Он весь в доспехах, сверкает своими латами, пришпоривает острыми шпорами белого коня. Бедное животное ржет, встает на дыбы, кося обезумевшим глазом, и пускается в галоп. Прямиком из мрачного Средневековья, замучившего Галилео Галилея, – в наши дни! А что, если все эти грезы в один прекрасный момент превратятся в реальность, причем у всех страждущих замуж разом?! Кто-нибудь из них об этом подумал? И вот уже со всех направлений со страшным грохотом скачут полки этих рыцарей, табуны белых коней. На светофоры, понятное дело, никто не обращает никакого внимания. Что им светофоры! Сотрудники ГАИ в полном смятении. Все транспортные магистрали завалены конскими экскрементами. А городские службы, как оказывается, совершенно не были к этому готовы. Для них это настоящий сюрприз. Городские службы никогда не бывают готовы даже к снегу посреди зимы. И спецтехники, как всегда, не хватает. Да и нет у нас никакой спецтехники для уборки лошадиного дерьма. Отовсюду слышится ржание и лязг металла. Рыцари по такому случаю, конечно, принарядились в парадные доспехи. Город захвачен армией рыцарей на белых конях. Мэр созывает срочное совещание, на котором все начальники силовых структур подают в отставку. Некоторые из них (глубоко порядочные люди), придя домой, достают табельное оружие и пускают себе пулю в висок. Но девушки все равно ликуют и бросают рыцарям цветочки со своих балконов. Кони одобрительно ржут. И вроде все хорошо. Но когда первый восторг проходит, то выясняется, что рыцари все одинаковые, как, впрочем, и лошади. Все абсолютно на одно лицо! Симпатичные, конечно, но только все – как под копирку. И где чей – совершенно не понятно. Потому что массовое производство, и модель была только одна, и надо было успеть к Восьмому марта… И вот уже уличные беспорядки охватили весь город. Мужчины борются за женщин, женщины – за мужчин. Больницы переполнены ранеными, морги – убитыми. Пожалуйста, все, как вы хотели!

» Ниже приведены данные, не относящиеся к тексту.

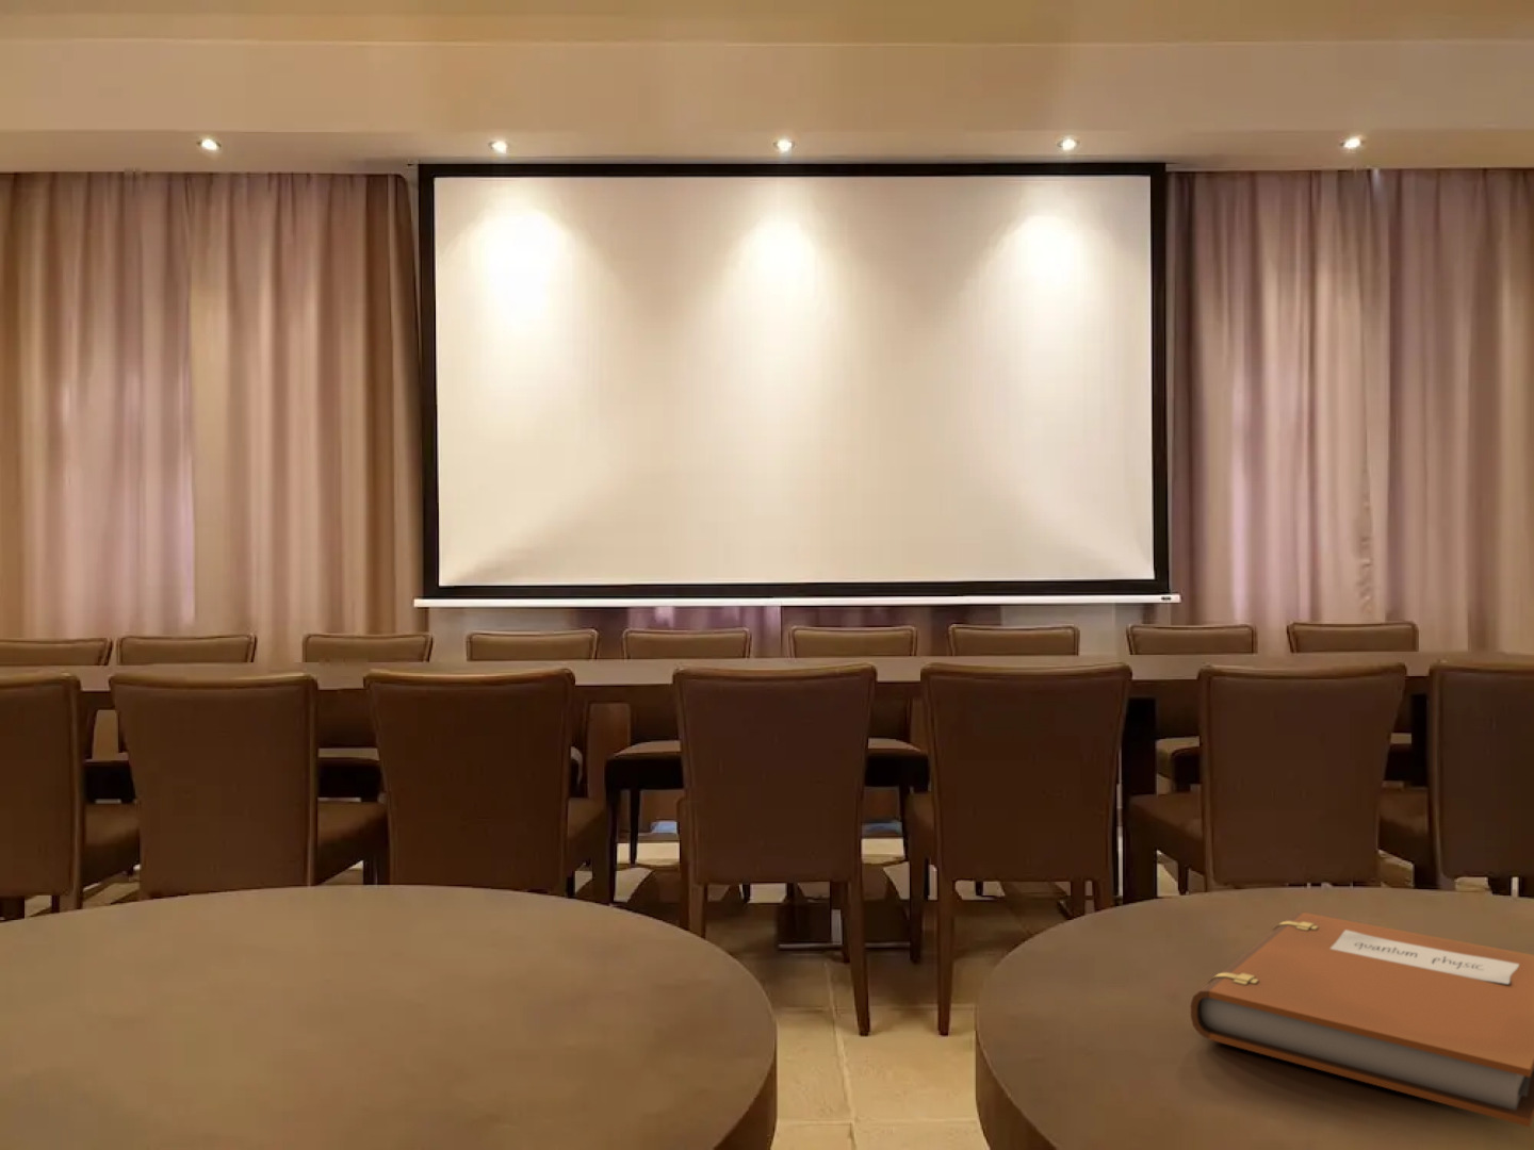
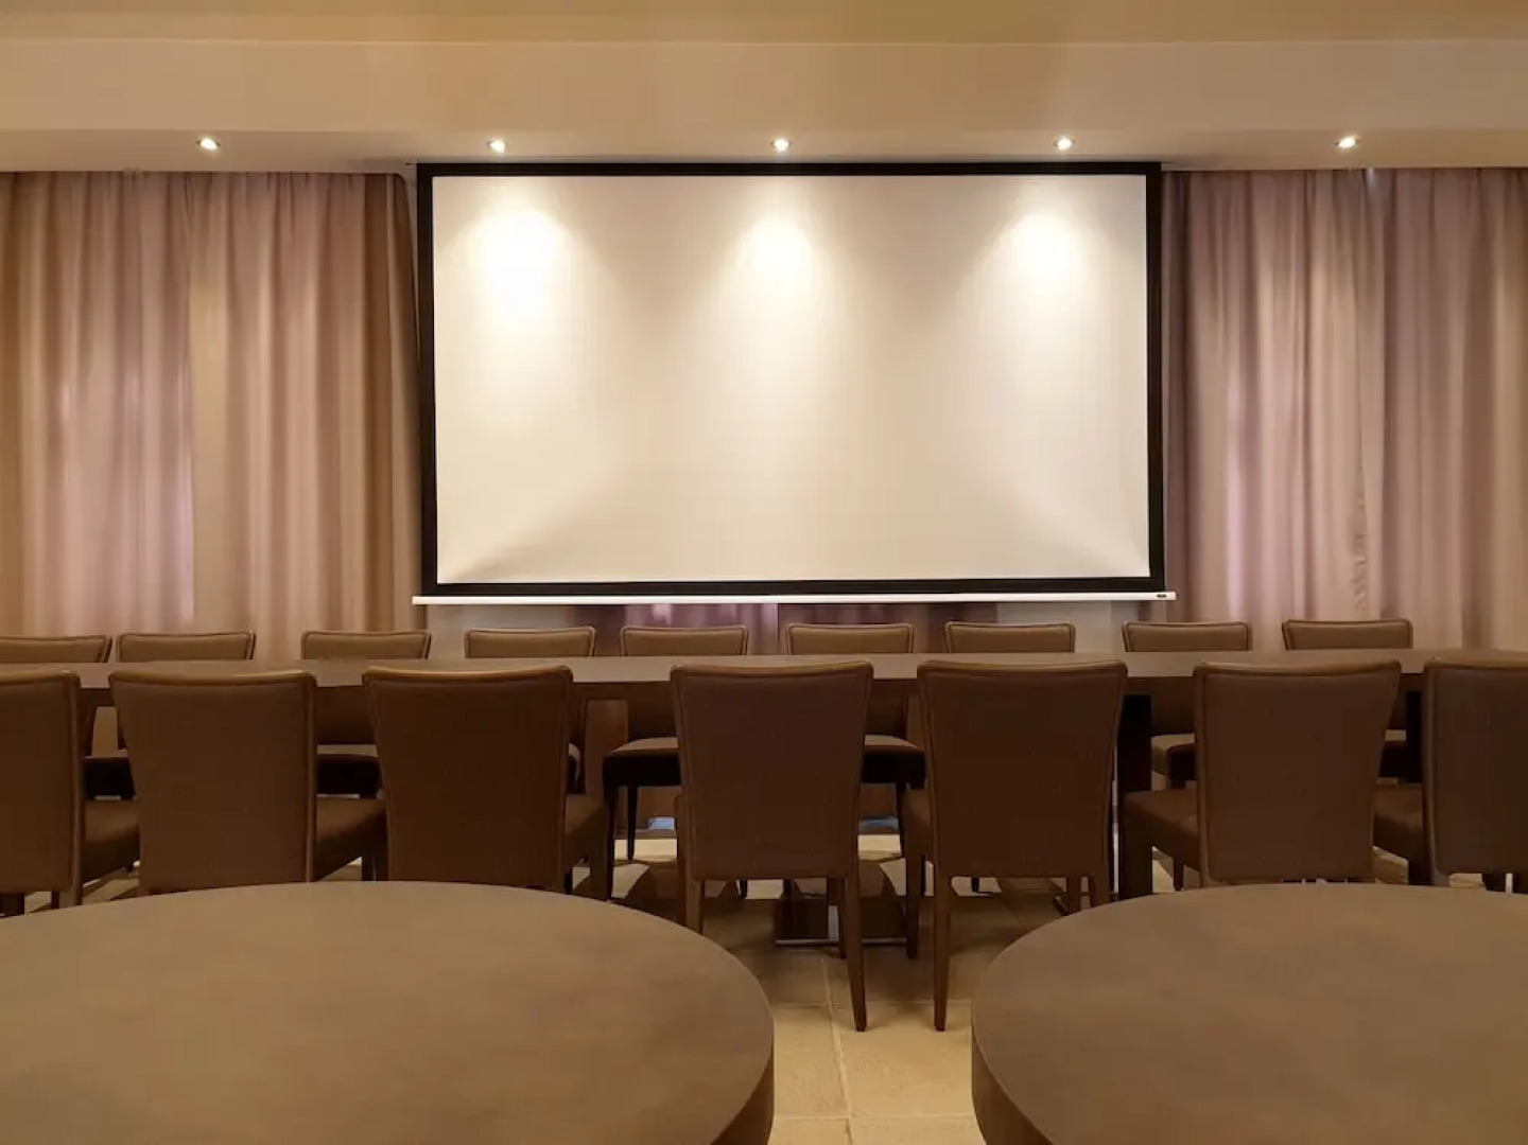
- notebook [1190,912,1534,1127]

– За женщин надо бороться, – говорит Борька.
– Как ты себе это представляешь?
– Ну, там дарить цветы, демонстрировать свое превосходство перед другими мужчинами…

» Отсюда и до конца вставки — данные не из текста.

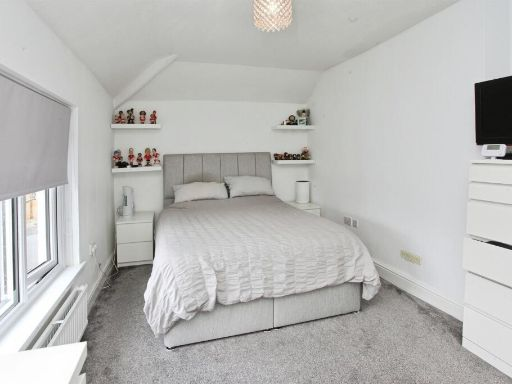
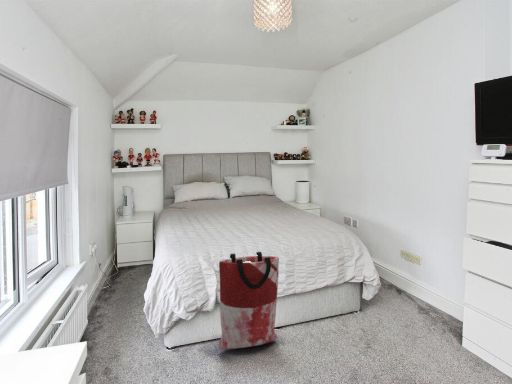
+ bag [218,251,280,350]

– Какое еще превосходство?
– Ну, вот, что ты лучше всего умеешь делать?
– Я ничего не умею. Вот если бы я играл на саксофоне…

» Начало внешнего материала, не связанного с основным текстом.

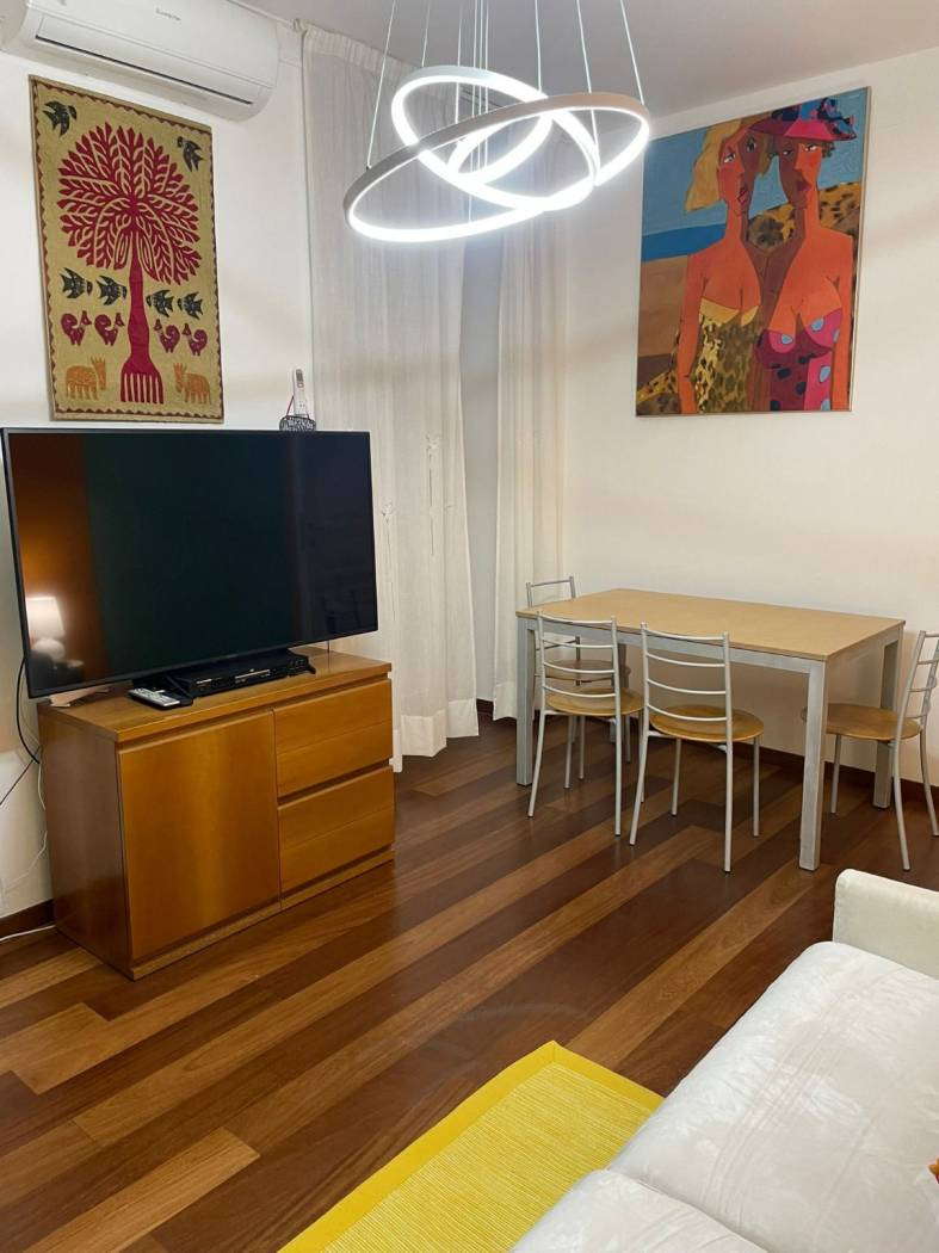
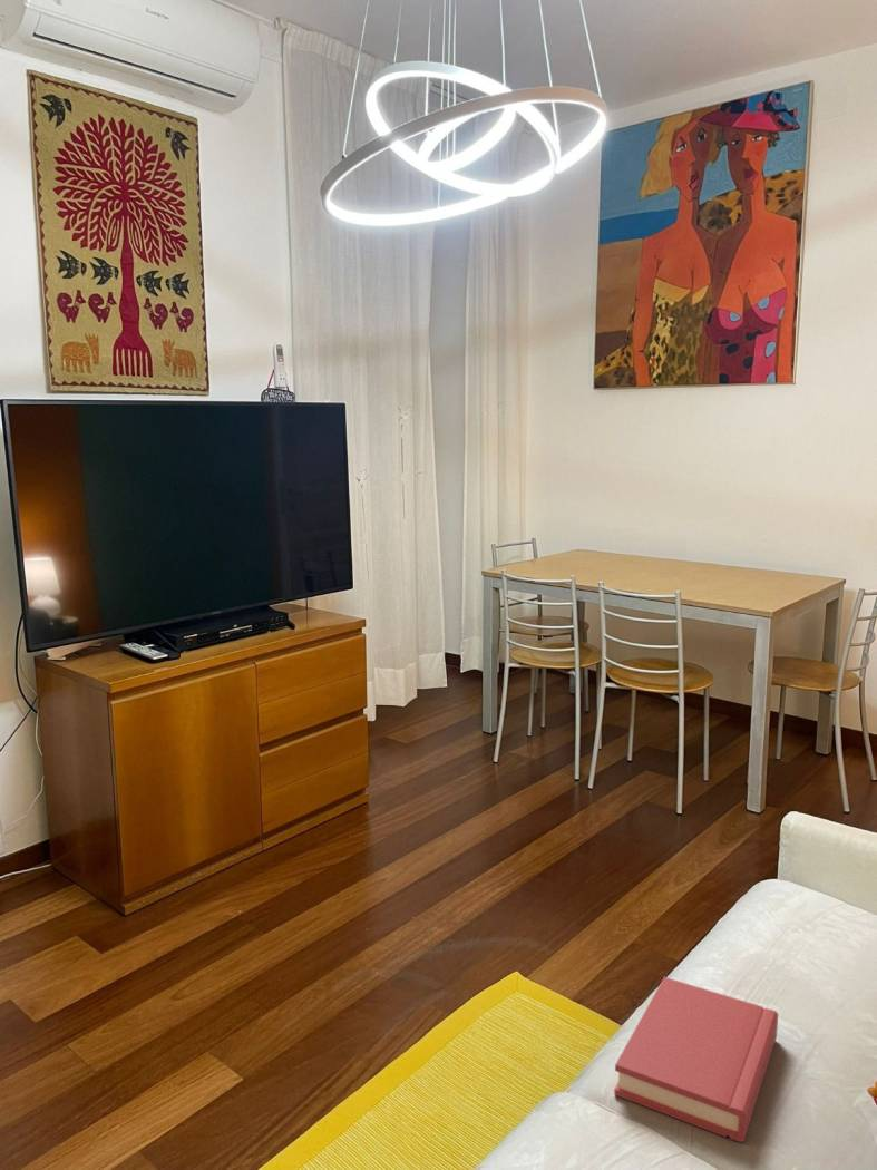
+ hardback book [613,976,779,1143]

– Перестань, саксофоном сейчас никого не соблазнишь. Сейчас актуальны три вещи: либо ты крутой бизнесмен, либо ты крут в постели, либо… либо у тебя богатый внутренний мир.
– Я думаю, последнее. Я думаю, у меня богатый внутренний мир. Да.
– Ты знаешь, боюсь, третьего не дано. Извини, я погорячился. Богатый внутренний мир отменяется. Богатый внутренний мир – это тот же саксофон. Короче, выбирать приходится из двух вариантов. Бизнес, согласись, не самая сильная твоя сторона. Остается секс. Что у тебя с сексом?
– Примерно то же, что и с бизнесом.
– М-м-да… Я вот что заметил: ты все время ходишь справа.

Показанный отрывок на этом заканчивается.